WORK TO BE COMPLETED :: In the copy you make, include no pictures, and transcribe every record exactly.

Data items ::
"""

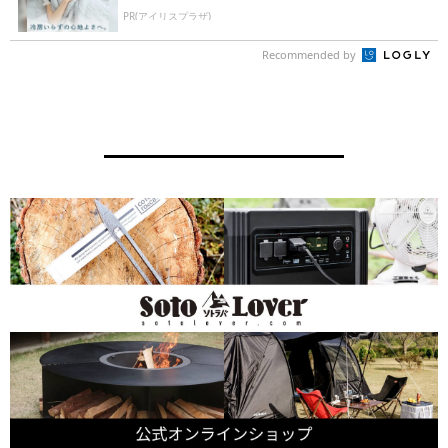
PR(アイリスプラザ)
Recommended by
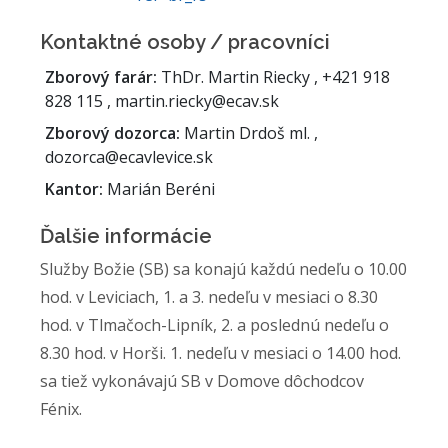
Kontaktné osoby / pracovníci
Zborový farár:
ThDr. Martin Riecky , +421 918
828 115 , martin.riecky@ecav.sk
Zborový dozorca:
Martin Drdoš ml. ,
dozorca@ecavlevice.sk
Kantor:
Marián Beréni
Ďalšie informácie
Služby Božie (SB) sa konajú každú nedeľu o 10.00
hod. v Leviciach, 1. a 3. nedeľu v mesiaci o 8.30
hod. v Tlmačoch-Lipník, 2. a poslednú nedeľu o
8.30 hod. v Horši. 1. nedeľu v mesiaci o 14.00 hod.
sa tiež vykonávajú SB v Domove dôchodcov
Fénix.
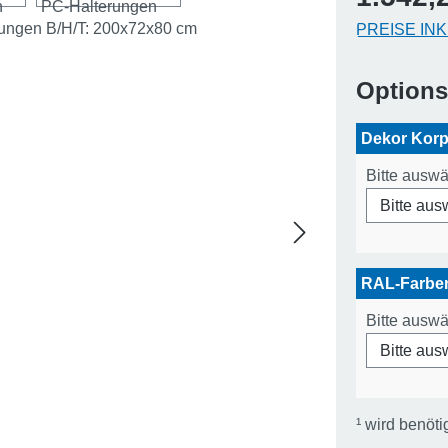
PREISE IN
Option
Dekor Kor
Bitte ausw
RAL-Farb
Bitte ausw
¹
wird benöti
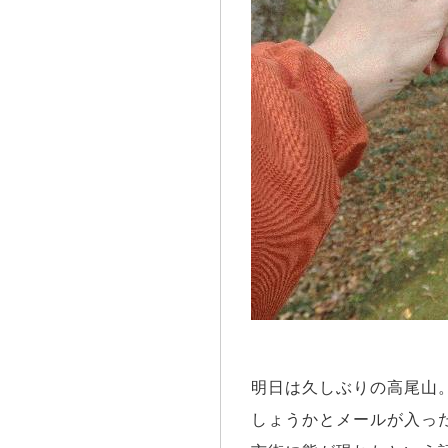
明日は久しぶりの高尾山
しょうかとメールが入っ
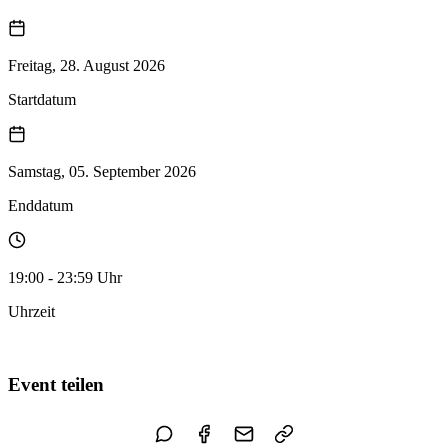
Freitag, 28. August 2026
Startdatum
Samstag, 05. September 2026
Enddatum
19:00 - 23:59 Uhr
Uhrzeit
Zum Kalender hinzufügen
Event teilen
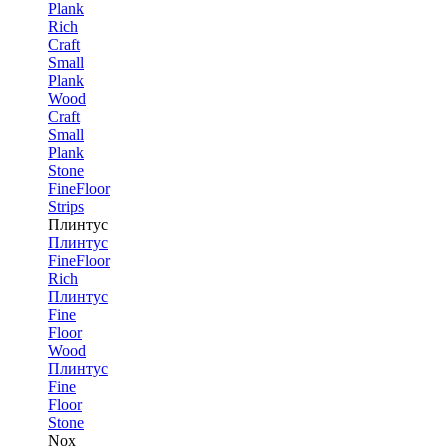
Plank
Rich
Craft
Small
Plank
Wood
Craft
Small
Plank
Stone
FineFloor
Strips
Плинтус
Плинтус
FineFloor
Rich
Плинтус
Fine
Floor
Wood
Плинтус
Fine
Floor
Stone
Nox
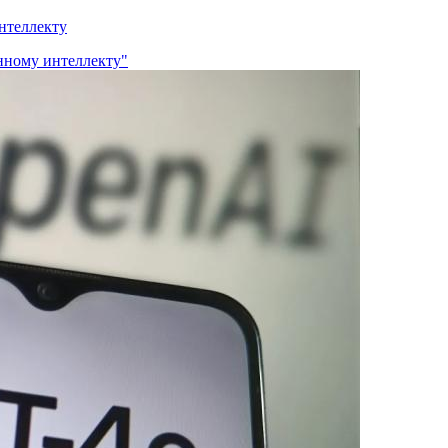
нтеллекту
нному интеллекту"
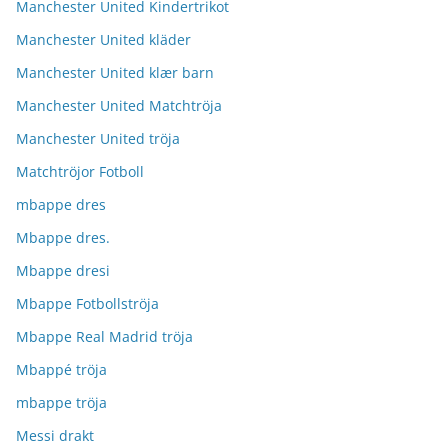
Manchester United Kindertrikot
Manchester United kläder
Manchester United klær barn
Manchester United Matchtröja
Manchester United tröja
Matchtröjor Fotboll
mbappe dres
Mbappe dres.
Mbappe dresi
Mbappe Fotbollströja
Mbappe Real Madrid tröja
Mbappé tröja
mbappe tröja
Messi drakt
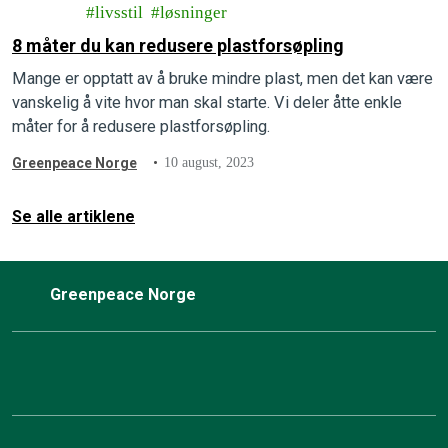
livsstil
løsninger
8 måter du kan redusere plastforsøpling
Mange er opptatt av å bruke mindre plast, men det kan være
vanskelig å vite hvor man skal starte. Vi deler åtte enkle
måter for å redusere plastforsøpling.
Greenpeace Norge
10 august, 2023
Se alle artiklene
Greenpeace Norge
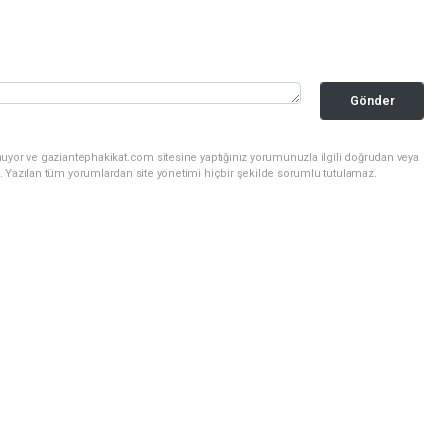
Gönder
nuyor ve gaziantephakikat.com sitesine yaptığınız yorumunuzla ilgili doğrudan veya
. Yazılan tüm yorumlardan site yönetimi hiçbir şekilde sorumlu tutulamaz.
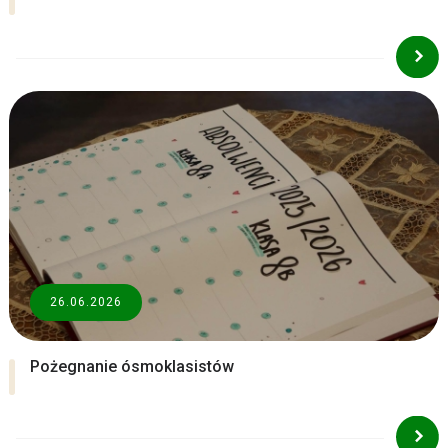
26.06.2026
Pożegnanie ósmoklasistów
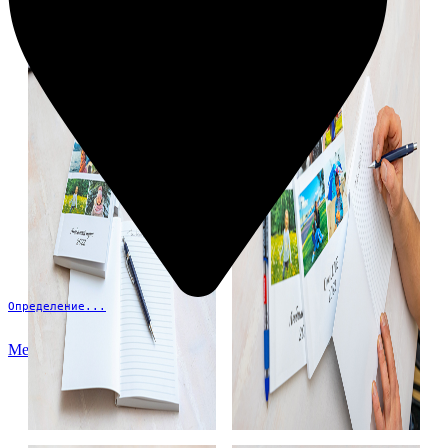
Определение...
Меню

"""

RESPONSE TO THE TASK ::
PR(アイリスプラザ)
Recommended by
Kontaktné osoby / pracovníci
Zborový farár:
ThDr. Martin Riecky , +421 918
828 115 , martin.riecky@ecav.sk
Zborový dozorca:
Martin Drdoš ml. ,
dozorca@ecavlevice.sk
Kantor:
Marián Beréni
Ďalšie informácie
Služby Božie (SB) sa konajú každú nedeľu o 10.00
hod. v Leviciach, 1. a 3. nedeľu v mesiaci o 8.30
hod. v Tlmačoch-Lipník, 2. a poslednú nedeľu o
8.30 hod. v Horši. 1. nedeľu v mesiaci o 14.00 hod.
sa tiež vykonávajú SB v Domove dôchodcov
Fénix.
PREISE IN
Option
Dekor Kor
Bitte ausw
RAL-Farb
Bitte ausw
¹
wird benöti
明日は久しぶりの高尾山
しょうかとメールが入っ
Freitag, 28. August 2026
Startdatum
Samstag, 05. September 2026
Enddatum
19:00 - 23:59 Uhr
Uhrzeit
Zum Kalender hinzufügen
Event teilen
Plank
Rich
Craft
Small
Plank
Wood
Craft
Small
Plank
Stone
FineFloor
Strips
Плинтус
Плинтус
FineFloor
Rich
Плинтус
Fine
Floor
Wood
Плинтус
Fine
Floor
Stone
Nox
нтеллекту
нному интеллекту"
Manchester United Kindertrikot
Manchester United kläder
Manchester United klær barn
Manchester United Matchtröja
Manchester United tröja
Matchtröjor Fotboll
mbappe dres
Mbappe dres.
Mbappe dresi
Mbappe Fotbollströja
Mbappe Real Madrid tröja
Mbappé tröja
mbappe tröja
Messi drakt
livsstil
løsninger
8 måter du kan redusere plastforsøpling
Mange er opptatt av å bruke mindre plast, men det kan være
vanskelig å vite hvor man skal starte. Vi deler åtte enkle
måter for å redusere plastforsøpling.
Greenpeace Norge
10 august, 2023
Se alle artiklene
Greenpeace Norge
Gönder
nuyor ve gaziantephakikat.com sitesine yaptığınız yorumunuzla ilgili doğrudan veya
. Yazılan tüm yorumlardan site yönetimi hiçbir şekilde sorumlu tutulamaz.
26.06.2026
Pożegnanie ósmoklasistów
Определение...
Меню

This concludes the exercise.